To Mr. Alexander, I have this to say: It's time to play their game. You've already made enough noise. Put your signs away, buy yourself a Brooks Brothers suit, and start pressing palms. I'll gladly be the first to shake your hand. Do your best in court and trust the rest to fate. After this is over, let the memory of Mayor Raul Valdes-Fauli fade to some obscure corner of your mind. Enjoy life, take lots of pictures, and run for mayor. I'll vote for you.

Manny Losada

Jazz -- Too Sophisticated for Its Own Good
Nina Korman is a writer with great musical insight. It's wonderful to see an article on jazz that makes a clear distinction between real jazz and "Love" jazz and all the rest of that crap ("All That Brass," August 27).

Jazz is one of the very few original American music forms. Unfortunately it receives very little support from the media and the public because it is more sophisticated than other music. (Plus record companies can make a lot more dough with rock.)

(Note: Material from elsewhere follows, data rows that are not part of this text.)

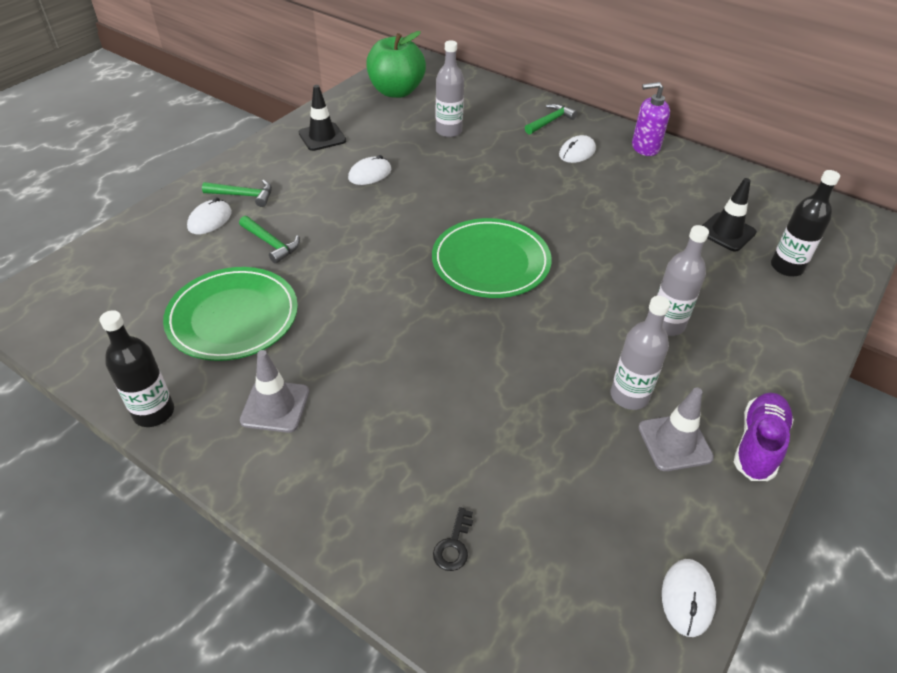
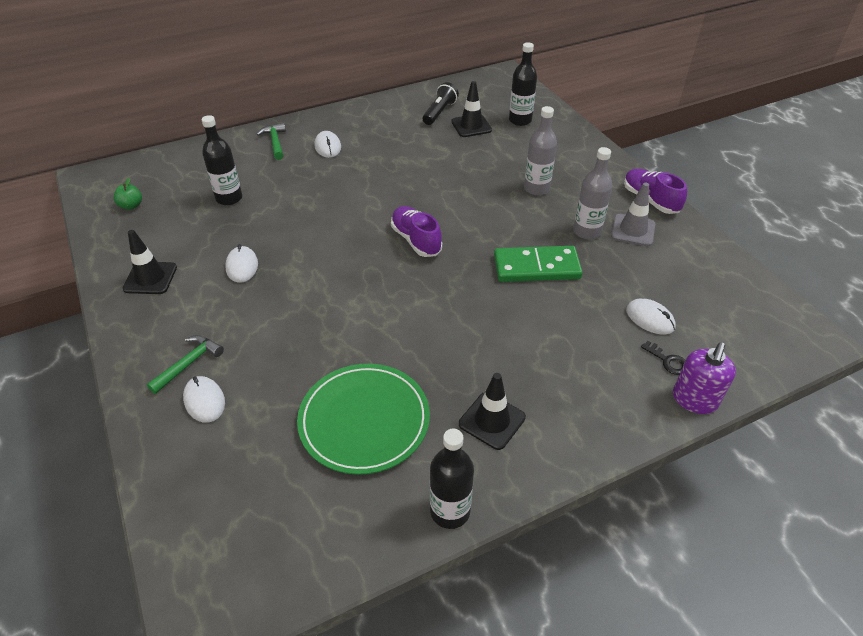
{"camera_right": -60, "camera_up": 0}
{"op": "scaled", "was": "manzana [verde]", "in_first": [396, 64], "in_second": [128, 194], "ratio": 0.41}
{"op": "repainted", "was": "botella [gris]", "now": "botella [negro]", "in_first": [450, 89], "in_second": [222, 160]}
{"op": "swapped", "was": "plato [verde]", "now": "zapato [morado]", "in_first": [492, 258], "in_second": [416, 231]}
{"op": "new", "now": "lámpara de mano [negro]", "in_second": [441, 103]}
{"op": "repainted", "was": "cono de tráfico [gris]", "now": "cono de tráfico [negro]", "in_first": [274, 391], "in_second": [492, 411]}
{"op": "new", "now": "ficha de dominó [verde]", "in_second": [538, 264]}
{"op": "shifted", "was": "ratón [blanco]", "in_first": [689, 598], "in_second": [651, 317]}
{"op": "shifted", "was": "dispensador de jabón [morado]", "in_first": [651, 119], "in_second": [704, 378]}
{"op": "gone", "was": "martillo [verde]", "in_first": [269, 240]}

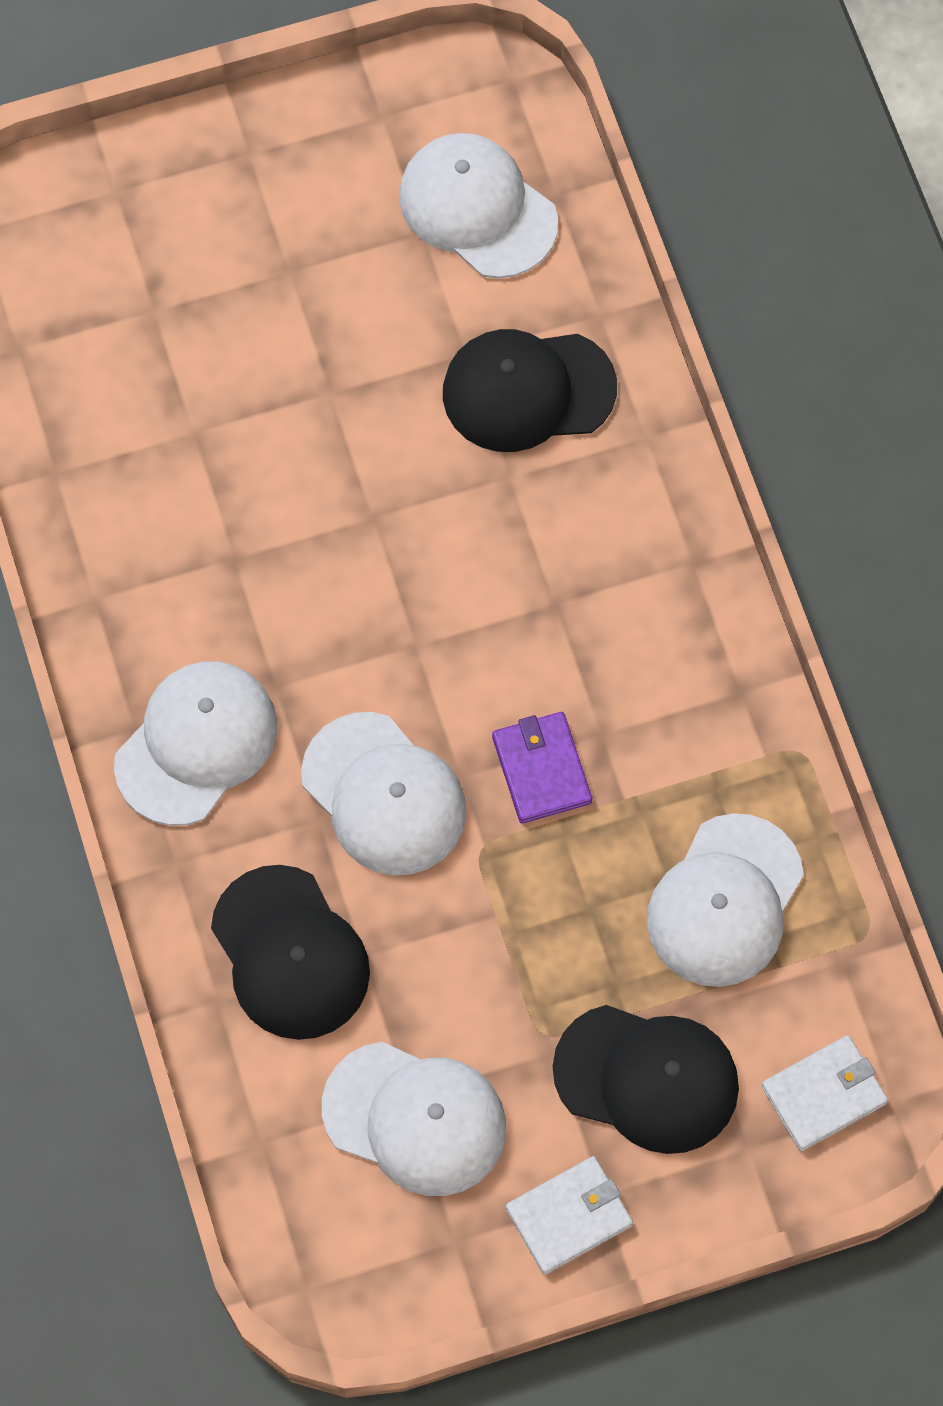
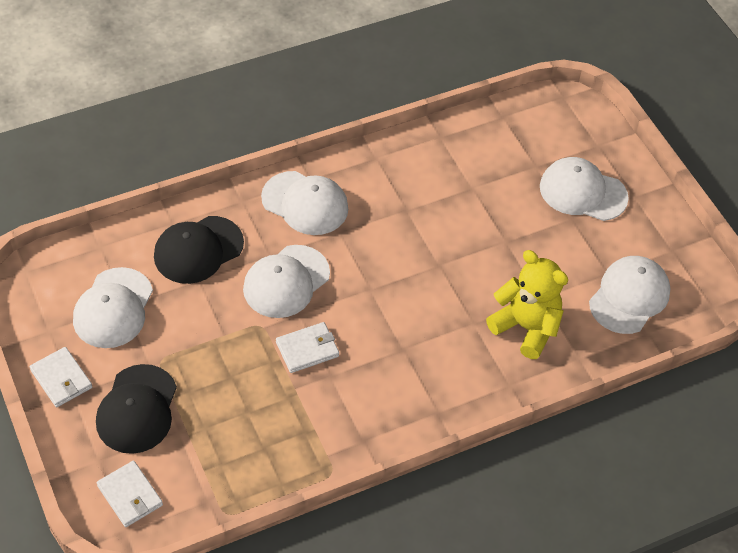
{"camera_right": 80, "camera_up": -15}
{"op": "repainted", "was": "cartera [morado]", "now": "cartera [blanco]", "in_first": [542, 768], "in_second": [307, 347]}
{"op": "swapped", "was": "gorra [negro]", "now": "osito [amarillo]", "in_first": [530, 390], "in_second": [527, 304]}
{"op": "shifted", "was": "gorra [blanco]", "in_first": [725, 900], "in_second": [584, 189]}

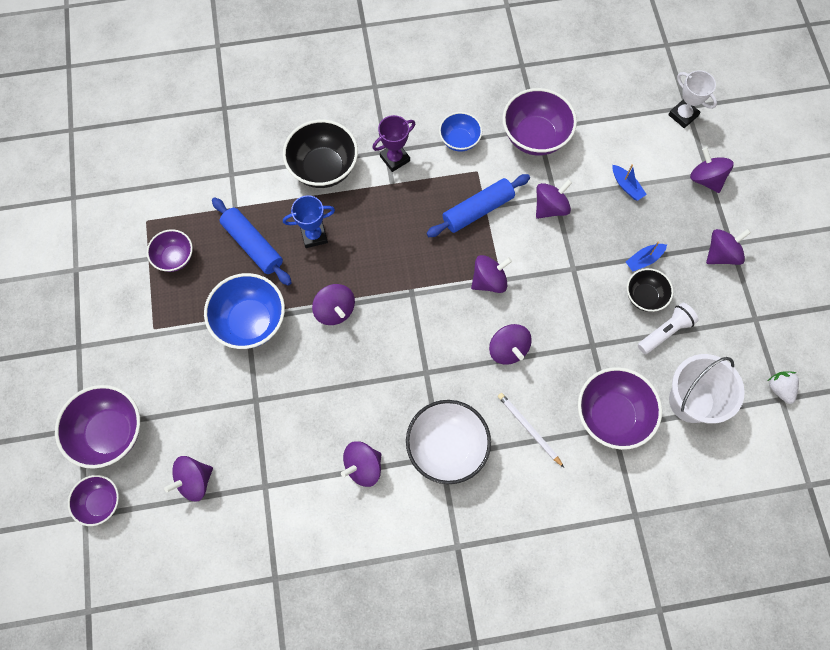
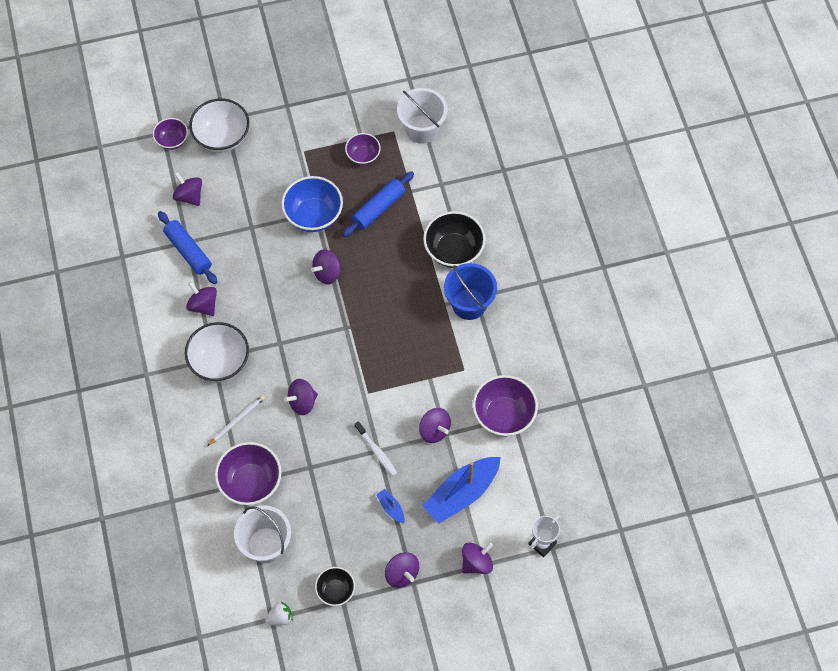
{"camera_right": 85, "camera_up": -5}
{"op": "shifted", "was": "rodillo [azul]", "in_first": [478, 205], "in_second": [187, 247]}
{"op": "repainted", "was": "cuenco [morado]", "now": "cuenco [blanco]", "in_first": [97, 427], "in_second": [219, 125]}
{"op": "shifted", "was": "cuenco [negro]", "in_first": [650, 290], "in_second": [335, 586]}
{"op": "new", "now": "cepillo de dientes [blanco]", "in_second": [376, 448]}
{"op": "new", "now": "balde [blanco]", "in_second": [422, 116]}
{"op": "scaled", "was": "barco [azul]", "in_first": [629, 182], "in_second": [462, 490], "ratio": 2.28}
{"op": "swapped", "was": "trofeo [morado]", "now": "balde [azul]", "in_first": [393, 143], "in_second": [470, 291]}
{"op": "gone", "was": "trofeo [azul]", "in_first": [309, 221]}
{"op": "gone", "was": "cuenco [azul]", "in_first": [460, 132]}
{"op": "gone", "was": "peonza [morado]", "in_first": [491, 274]}
{"op": "gone", "was": "lámpara de mano [blanco]", "in_first": [668, 328]}

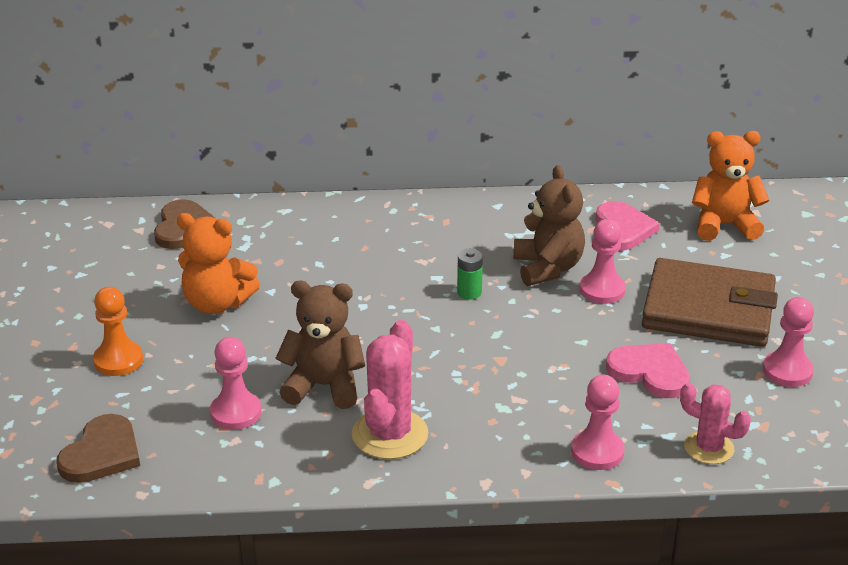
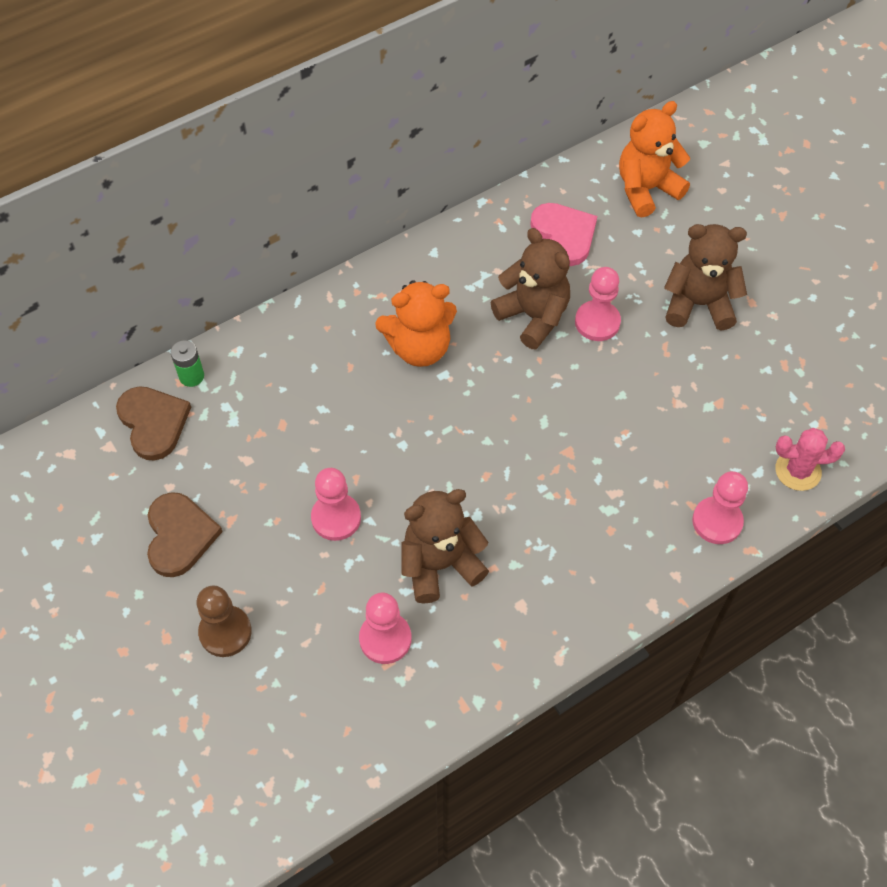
{"camera_right": -30, "camera_up": 25}
{"op": "shifted", "was": "corazón [marrón]", "in_first": [98, 448], "in_second": [185, 534]}
{"op": "shifted", "was": "pila [verde]", "in_first": [470, 274], "in_second": [187, 363]}
{"op": "repainted", "was": "peón [naranja]", "now": "peón [marrón]", "in_first": [118, 331], "in_second": [224, 621]}
{"op": "shifted", "was": "peón [rosa]", "in_first": [788, 342], "in_second": [336, 504]}
{"op": "shifted", "was": "osito [naranja]", "in_first": [218, 263], "in_second": [416, 323]}
{"op": "swapped", "was": "cartera [marrón]", "now": "osito [marrón]", "in_first": [710, 302], "in_second": [705, 277]}
{"op": "gone", "was": "cactus [rosa]", "in_first": [390, 389]}
{"op": "gone", "was": "corazón [rosa]", "in_first": [648, 370]}

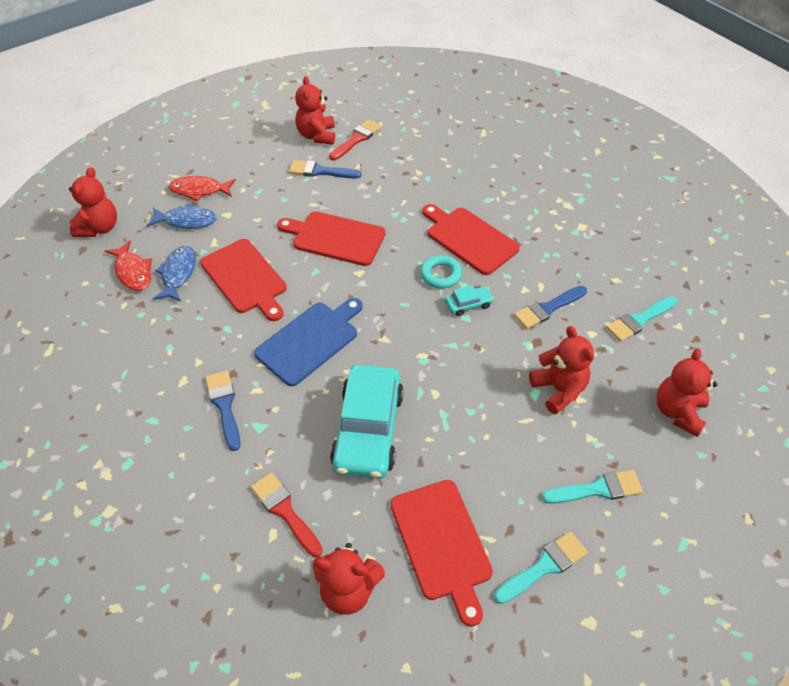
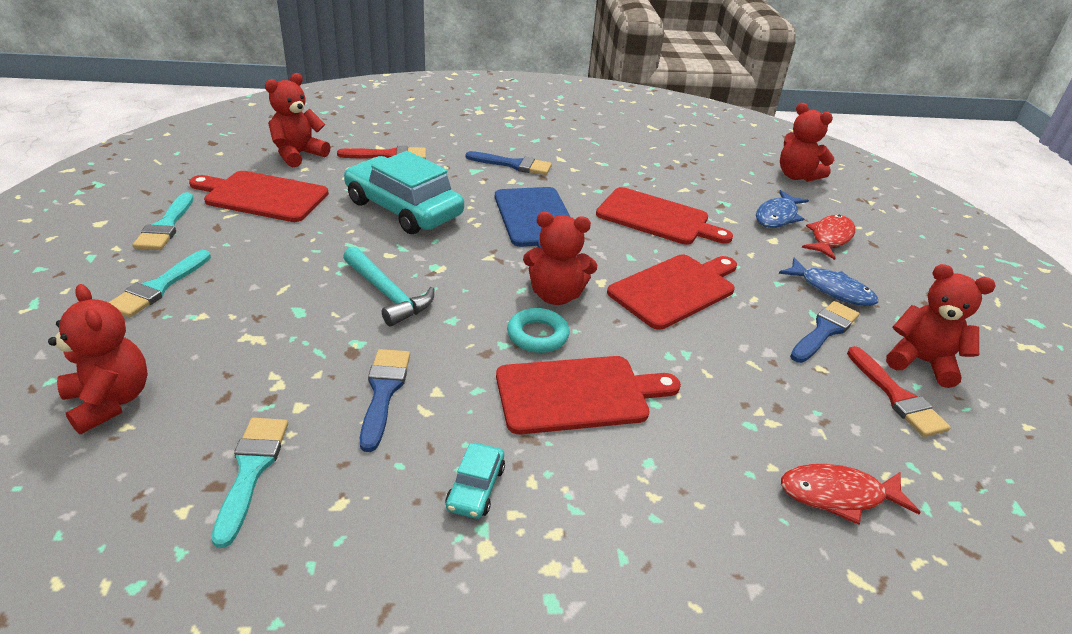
{"camera_right": 120, "camera_up": -15}
{"op": "new", "now": "martillo [turquesa]", "in_second": [388, 287]}
{"op": "shifted", "was": "coche [turquesa]", "in_first": [469, 300], "in_second": [475, 481]}
{"op": "shifted", "was": "osito [rojo]", "in_first": [561, 370], "in_second": [560, 258]}
{"op": "rotated", "was": "tabla de cortar [rojo]", "in_first": [243, 280], "in_second": [664, 216], "clockwise": -150}
{"op": "shifted", "was": "pez [azul]", "in_first": [174, 274], "in_second": [828, 281]}
{"op": "shifted", "was": "pez [rojo]", "in_first": [128, 265], "in_second": [851, 494]}

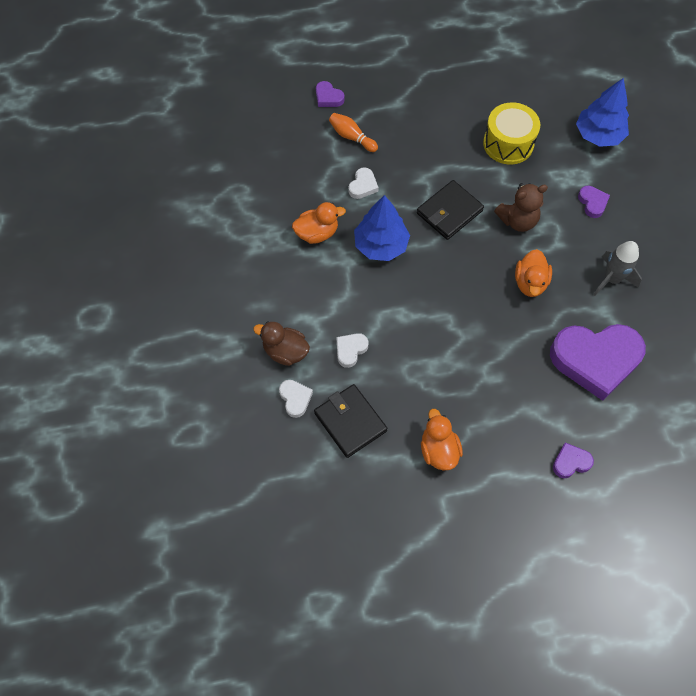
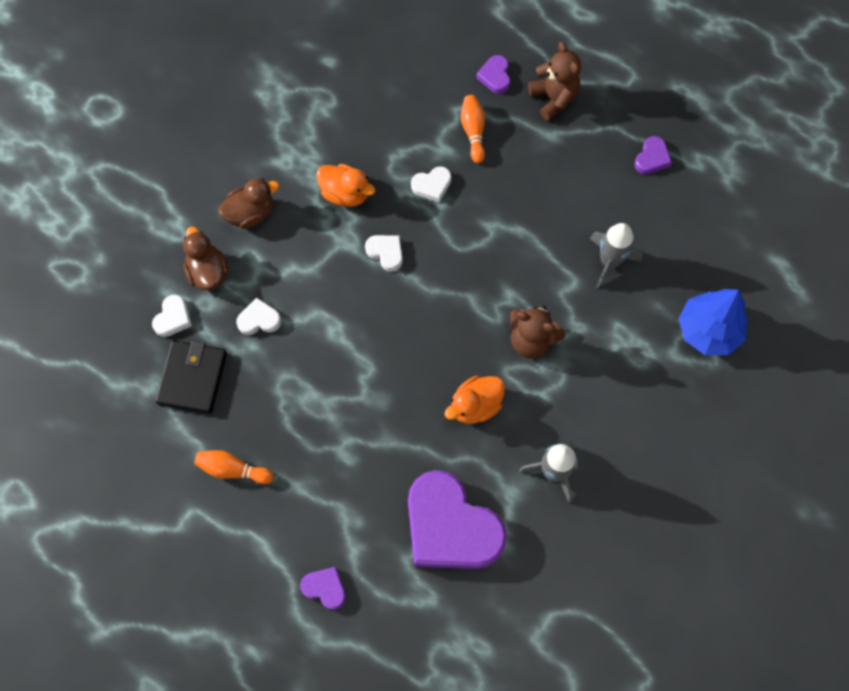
{"camera_right": 45, "camera_up": 5}
{"op": "swapped", "was": "pato [naranja]", "now": "bolo [naranja]", "in_first": [442, 439], "in_second": [234, 467]}
{"op": "new", "now": "pato [marrón]", "in_second": [249, 203]}
{"op": "swapped", "was": "árbol [azul]", "now": "corazón [blanco]", "in_first": [382, 228], "in_second": [384, 253]}
{"op": "new", "now": "osito [marrón]", "in_second": [554, 81]}
{"op": "swapped", "was": "tambor [amarillo]", "now": "cohete [gris]", "in_first": [511, 134], "in_second": [616, 256]}
{"op": "shifted", "was": "corazón [morado]", "in_first": [594, 202], "in_second": [653, 155]}
{"op": "gone", "was": "cartera [negro]", "in_first": [450, 210]}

Jazz deserves more respect. We are trying to present great music every night at the Van Dyke, jazz that people can relate to and enjoy. We sincerely appreciate the support we get from New Times.

Don Wilner
Miami Beach

Behold the Speedy Dutch Mail Service
Thank you for Judy Cantor's very nice article about Cuban music ("Bring on the Cubans," June 19, 1997). We've just been to Cuba, especially for the music, and your article gives a very good picture of the situation. There's not much information to be found on this subject, so thank you very much.